Alice is both girl and port, a welcoming harbour for Crewe’s concerns. She re-emerges through the mirror as ‘An Alice to a lucid glare’ in ‘Alice Through Obsidian’, one of two poems in the chapbook commissioned by Dr. Camilla Priede for the Rock Museum in Sheffield. The other, opening poem ‘Axe Actual’ makes merry both with the dual meaning of rock (mineral and music), and also with the juxtaposition of (hard) stone and (soft) femininity, imagining the axe describing itself, in a rather Björk-like way, as a ‘cryptocrystalline … Queen of the Stone Age / Mammoth bone blood and bouffant hair.’ This is poetry to rock out to.

This vivid, swift linguistic intelligence is the collection’s hallmark: there’s a physicality to the vocabulary and the figures Crewe chooses for thought-language and its movement. From its title onwards, the collection’s second poem ‘17 Seconds, Four Doors Down’ speeds irresistibly towards the reader with its description of ‘The boy [Bruce] Lee,’ again mixing figures of masculinity with a sense of camp joie de vivre in virtuosity:

Your mother cannot watch.

Barefoot bolt. Grove gazelle.

Leopard boy belts gilted safari.

Prince of Cats spins his own

The split lines echo and evoke Lee’s classic ‘Leg-kicks diagonal’ pose, as well as the rapid-eye motion of watching choreographed fights on screen. The rest of the collection holds mainly to the right-hand margin, bar two skilled prose poems that mash up memory, architecture and cultural icons to create densely collaged anti-postcards that, like Rachel Whiteread’s tippexed and hole-punched postcards (examples here), use their frame to make us rethink how we inhabit and imagine places.
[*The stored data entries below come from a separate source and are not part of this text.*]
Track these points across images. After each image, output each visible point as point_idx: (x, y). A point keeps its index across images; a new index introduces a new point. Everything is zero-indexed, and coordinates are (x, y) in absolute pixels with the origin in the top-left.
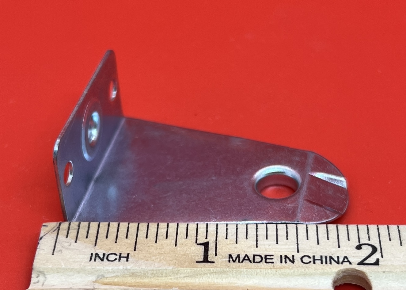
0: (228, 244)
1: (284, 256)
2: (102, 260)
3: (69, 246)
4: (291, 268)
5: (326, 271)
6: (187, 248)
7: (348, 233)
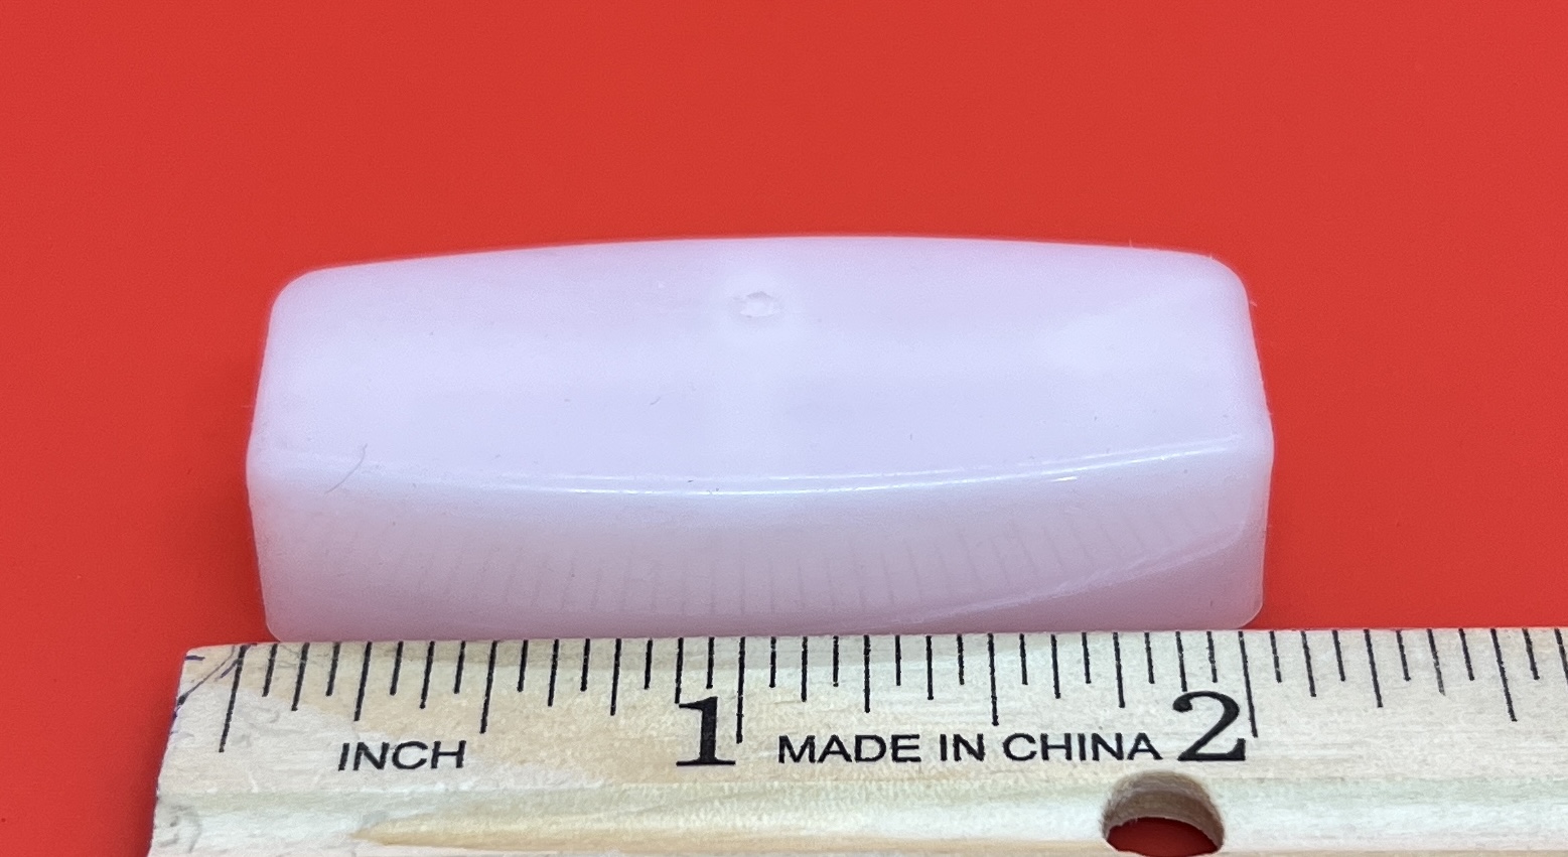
0: (777, 704)
1: (952, 737)
2: (380, 765)
3: (273, 721)
4: (973, 774)
5: (1081, 782)
6: (647, 720)
7: (1150, 661)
The closing prose poem ‘My grandmother as Metropolitan Cathedral of Christ the King Liverpool’ brings to a climax the collection’s insistence on remembering the lost, marginalised and dead with the irreverence with which they lived, rather than the sentimentality too often insisted on. ‘Spiky bridesmaid’ starts the poem, punning visually on the trappings of marriage, the art of the crucifixion and the architectural embellishments of the cathedral. In its brisk, assonant observation, Crewe’s phrasing refuses such ornamentation. Sometimes, as in love poem ‘such trouble’, this insistent simplicity risks both vagueness and blandness: ‘perfect place of / beauty in mist’ does not convince.

Subjects more specific than kisses keep the poet’s eye sharp and tongue sharper. Injecting political wit into a consideration of colour in ‘Spectrum,’ Crewe enters the chromatic territory of poet Anna Mendlessohn, whose pen name (Grace Lake) and chapbook titles such as Viola Tricolor suggest the significance of colour terms as a way of parsing the politics of language. Crewe’s ‘Spectrum’ (in which orange is glossed as ‘Victor placed in / Yulia plaited headlock’, referring to the ongoing political crisis in the Ukraine) leads into a sequence that takes up the gift of Rosa Luxemburg’s name to play through the pink and red resonances of Luxemburg’s Marxist feminism. In ‘rosa luxemburg’s ghost on a free forum’ Rosa, or her contemporary online avatar, is named a ‘shop steward blood bride’, at once dressed for a protest march and to take part in Lorca’s Bodas de Sangre. The usually separate cultures of the hard Left and the uncanny feminine are re-united, as they were in Luxemburg’s pioneering feminist writing.

Crewe’s ‘scouse elf terrorist / spartacus siren’ kicks off in her ‘red fem booties’, working through the warm shades and their binarised meanings (life/death, the feminine/the warlike, the political/the sentimental) that are the book’s signature. The book cover exhibits Dorothy’s red shoes; Alice encounters (or perhaps becomes) the Red Queen; hard stone and soft girl again blur into each other in ‘Rose Quartz,’ where the stone is deliciously described as ‘pink pearl clitoral’. ‘it’s a port and i’m a girl’: the world is a hard given, inlet and outlet, rough and tumble – but as rosa, the poet’s alter or persona, writes to performance poet puma perl, ‘to be / thought of as trouble makes me tingle.’ With that superb line-break, Aqua Rosa continues the brilliance of Luxemburg, Lake and Crewe’s grandmother: girls remaking the world with the click of their heels.